## SHORT PROBLEM A
Reproduce the rows in the stretch from the start through the line containing "collection date: 1952-08-19", switching "collectors" to "collected by" and leaving everything else unchanged.

===

All Spark DataFrames are internally represented using Spark's built-in data structure called RDD (resilient distributed dataset). One way of iterating over the rows of a PySpark DataFrame is to use the map(~) function available only to RDDs - we therefore need to convert the PySpark DataFrame into a RDD first.

As an example, consider the following PySpark DataFrame:


        
        
            
                
                
                    df = spark.createDataFrame([("Alex", 15), ("Bob", 20), ("Cathy", 25)], ["name", "age"])
df.show()
                
            
            +-----+---+
| name|age|
+-----+---+
| Alex| 15|
|  Bob| 20|
|Cathy| 25|
+-----+---+

We can iterate over each row of this PySpark DataFrame like so:


        
        
            
                
                
                    from pyspark.sql import Row

def my_func(row):
    d = row.asDict()
    d.update({'name': d['name'].upper()})
    updated_row = Row(**d)
    return updated_row
    
rdd = df.rdd.map(my_func)
rdd.toDF().show()
                
            
            +-----+---+
| name|age|
+-----+---+
| ALEX| 15|
|  BOB| 20|
|CATHY| 25|
+-----+---+

Here, note the following:

the conversion from PySpark DataFrame to RDD is simple - df.rdd.
we then use the map(~) method of the RDD, which takes in as argument a function. This function takes as input a single Row object and is invoked for each row of the PySpark DataFrame.
in the first line of our custom function my_func(~), we convert the Row into a dictionary using asDict(). The reason for this is that we cannot mutate the Row object directly - and so we must convert the Row object into a dictionary, then perform an update on the dictionary, and then finally convert the updated dictionary back to a Row object.

===

## SHORT PROBLEM B
Decide whether each statement agrees with the page on iterating over PySpark DataFrame rows. Answer yes or no for each, quoting the words from the page that settle it. (i) The map(~) function is available only to RDDs. (ii) A Row object can be mutated directly. (iii) The function passed to map(~) is invoked once for the entire DataFrame.

Records
===

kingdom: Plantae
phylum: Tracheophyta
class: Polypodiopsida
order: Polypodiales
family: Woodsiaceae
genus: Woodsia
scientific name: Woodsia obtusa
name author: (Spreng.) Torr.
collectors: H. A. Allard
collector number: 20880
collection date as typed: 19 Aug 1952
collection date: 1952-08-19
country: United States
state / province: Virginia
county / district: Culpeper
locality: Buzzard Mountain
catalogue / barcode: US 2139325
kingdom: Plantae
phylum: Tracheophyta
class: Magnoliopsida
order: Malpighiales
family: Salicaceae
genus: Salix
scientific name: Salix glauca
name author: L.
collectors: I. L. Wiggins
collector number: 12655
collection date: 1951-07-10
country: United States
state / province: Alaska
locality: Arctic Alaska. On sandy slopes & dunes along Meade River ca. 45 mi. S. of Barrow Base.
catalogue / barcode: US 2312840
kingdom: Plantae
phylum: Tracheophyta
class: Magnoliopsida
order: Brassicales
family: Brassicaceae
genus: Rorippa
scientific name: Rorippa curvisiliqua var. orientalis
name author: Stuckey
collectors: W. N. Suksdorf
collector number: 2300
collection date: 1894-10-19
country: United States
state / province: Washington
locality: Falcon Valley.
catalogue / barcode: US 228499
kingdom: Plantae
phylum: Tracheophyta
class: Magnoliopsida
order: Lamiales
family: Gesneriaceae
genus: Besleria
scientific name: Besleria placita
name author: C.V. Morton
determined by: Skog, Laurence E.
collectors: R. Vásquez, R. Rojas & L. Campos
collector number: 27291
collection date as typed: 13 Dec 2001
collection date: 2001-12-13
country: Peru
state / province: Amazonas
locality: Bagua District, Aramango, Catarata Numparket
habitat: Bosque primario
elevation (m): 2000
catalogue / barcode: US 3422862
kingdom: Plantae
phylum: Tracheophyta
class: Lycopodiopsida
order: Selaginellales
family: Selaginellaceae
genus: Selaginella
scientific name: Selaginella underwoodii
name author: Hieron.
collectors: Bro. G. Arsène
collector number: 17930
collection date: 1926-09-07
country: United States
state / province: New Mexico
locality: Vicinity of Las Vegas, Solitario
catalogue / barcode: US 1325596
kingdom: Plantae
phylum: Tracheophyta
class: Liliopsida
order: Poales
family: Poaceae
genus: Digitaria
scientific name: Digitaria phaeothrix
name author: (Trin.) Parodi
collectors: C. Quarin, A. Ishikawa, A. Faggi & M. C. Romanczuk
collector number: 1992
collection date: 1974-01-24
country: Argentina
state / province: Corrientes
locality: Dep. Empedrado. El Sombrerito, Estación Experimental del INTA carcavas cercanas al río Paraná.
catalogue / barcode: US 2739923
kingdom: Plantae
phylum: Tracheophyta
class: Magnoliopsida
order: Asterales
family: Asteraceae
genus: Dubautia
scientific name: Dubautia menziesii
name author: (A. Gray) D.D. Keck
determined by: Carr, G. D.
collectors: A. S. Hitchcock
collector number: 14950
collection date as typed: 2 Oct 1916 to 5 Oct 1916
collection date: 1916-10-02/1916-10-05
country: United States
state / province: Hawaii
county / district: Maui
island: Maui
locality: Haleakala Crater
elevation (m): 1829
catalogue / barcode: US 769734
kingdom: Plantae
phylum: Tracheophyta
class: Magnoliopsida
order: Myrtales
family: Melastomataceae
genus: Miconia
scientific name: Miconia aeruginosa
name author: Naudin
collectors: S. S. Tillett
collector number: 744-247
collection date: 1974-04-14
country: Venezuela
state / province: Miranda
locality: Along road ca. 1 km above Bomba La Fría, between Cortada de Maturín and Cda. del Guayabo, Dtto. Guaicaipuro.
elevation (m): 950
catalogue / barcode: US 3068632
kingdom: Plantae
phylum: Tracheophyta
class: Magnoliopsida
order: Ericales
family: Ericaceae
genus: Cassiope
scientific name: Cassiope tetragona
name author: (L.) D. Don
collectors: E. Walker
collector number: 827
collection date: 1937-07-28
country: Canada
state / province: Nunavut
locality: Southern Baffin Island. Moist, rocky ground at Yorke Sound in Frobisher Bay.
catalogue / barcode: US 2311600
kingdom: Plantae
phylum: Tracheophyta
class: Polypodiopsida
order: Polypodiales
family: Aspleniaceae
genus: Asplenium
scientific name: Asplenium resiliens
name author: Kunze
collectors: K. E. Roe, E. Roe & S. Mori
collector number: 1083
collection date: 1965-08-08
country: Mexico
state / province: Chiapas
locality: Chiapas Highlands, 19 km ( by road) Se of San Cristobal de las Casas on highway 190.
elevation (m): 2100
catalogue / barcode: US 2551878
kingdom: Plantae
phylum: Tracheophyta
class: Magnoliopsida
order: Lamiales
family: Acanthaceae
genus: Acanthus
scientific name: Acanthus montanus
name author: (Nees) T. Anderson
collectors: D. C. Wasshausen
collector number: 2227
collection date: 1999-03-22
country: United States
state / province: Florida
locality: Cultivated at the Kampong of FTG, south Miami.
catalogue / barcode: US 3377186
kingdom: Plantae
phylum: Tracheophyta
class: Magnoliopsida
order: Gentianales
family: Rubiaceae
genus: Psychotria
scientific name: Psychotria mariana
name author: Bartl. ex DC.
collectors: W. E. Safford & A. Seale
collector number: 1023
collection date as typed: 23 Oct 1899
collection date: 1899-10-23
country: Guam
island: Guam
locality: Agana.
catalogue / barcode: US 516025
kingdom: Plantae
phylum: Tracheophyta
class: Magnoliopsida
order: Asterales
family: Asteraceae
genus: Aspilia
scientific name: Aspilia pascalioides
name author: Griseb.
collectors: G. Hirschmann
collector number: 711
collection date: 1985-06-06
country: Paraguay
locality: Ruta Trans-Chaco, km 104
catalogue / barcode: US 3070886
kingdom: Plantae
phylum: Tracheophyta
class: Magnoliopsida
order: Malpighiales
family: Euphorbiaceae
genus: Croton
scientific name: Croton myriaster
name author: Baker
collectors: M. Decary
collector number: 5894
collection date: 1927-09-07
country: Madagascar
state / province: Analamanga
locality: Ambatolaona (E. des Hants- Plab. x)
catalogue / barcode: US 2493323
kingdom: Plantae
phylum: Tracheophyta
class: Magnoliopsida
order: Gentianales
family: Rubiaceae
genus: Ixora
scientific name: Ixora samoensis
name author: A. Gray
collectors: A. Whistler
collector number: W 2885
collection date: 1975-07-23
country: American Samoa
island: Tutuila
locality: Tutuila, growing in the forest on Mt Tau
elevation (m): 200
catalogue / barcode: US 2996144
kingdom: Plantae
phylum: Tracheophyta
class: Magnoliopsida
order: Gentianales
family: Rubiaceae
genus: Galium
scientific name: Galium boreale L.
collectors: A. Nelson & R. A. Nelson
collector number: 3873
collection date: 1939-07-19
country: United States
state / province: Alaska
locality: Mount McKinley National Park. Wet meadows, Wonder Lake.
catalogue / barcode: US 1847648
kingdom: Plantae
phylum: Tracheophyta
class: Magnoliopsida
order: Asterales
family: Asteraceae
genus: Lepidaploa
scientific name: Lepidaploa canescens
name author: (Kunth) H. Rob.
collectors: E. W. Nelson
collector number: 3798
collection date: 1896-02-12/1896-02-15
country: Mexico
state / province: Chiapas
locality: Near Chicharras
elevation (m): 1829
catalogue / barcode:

===

## COMPLETE ANSWER A
kingdom: Plantae
phylum: Tracheophyta
class: Polypodiopsida
order: Polypodiales
family: Woodsiaceae
genus: Woodsia
scientific name: Woodsia obtusa
name author: (Spreng.) Torr.
collected by: H. A. Allard
collector number: 20880
collection date as typed: 19 Aug 1952
collection date: 1952-08-19

## COMPLETE ANSWER B
(i) Yes: "the map(~) function available only to RDDs"
(ii) No: "we cannot mutate the Row object directly"
(iii) No: "is invoked for each row of the PySpark DataFrame"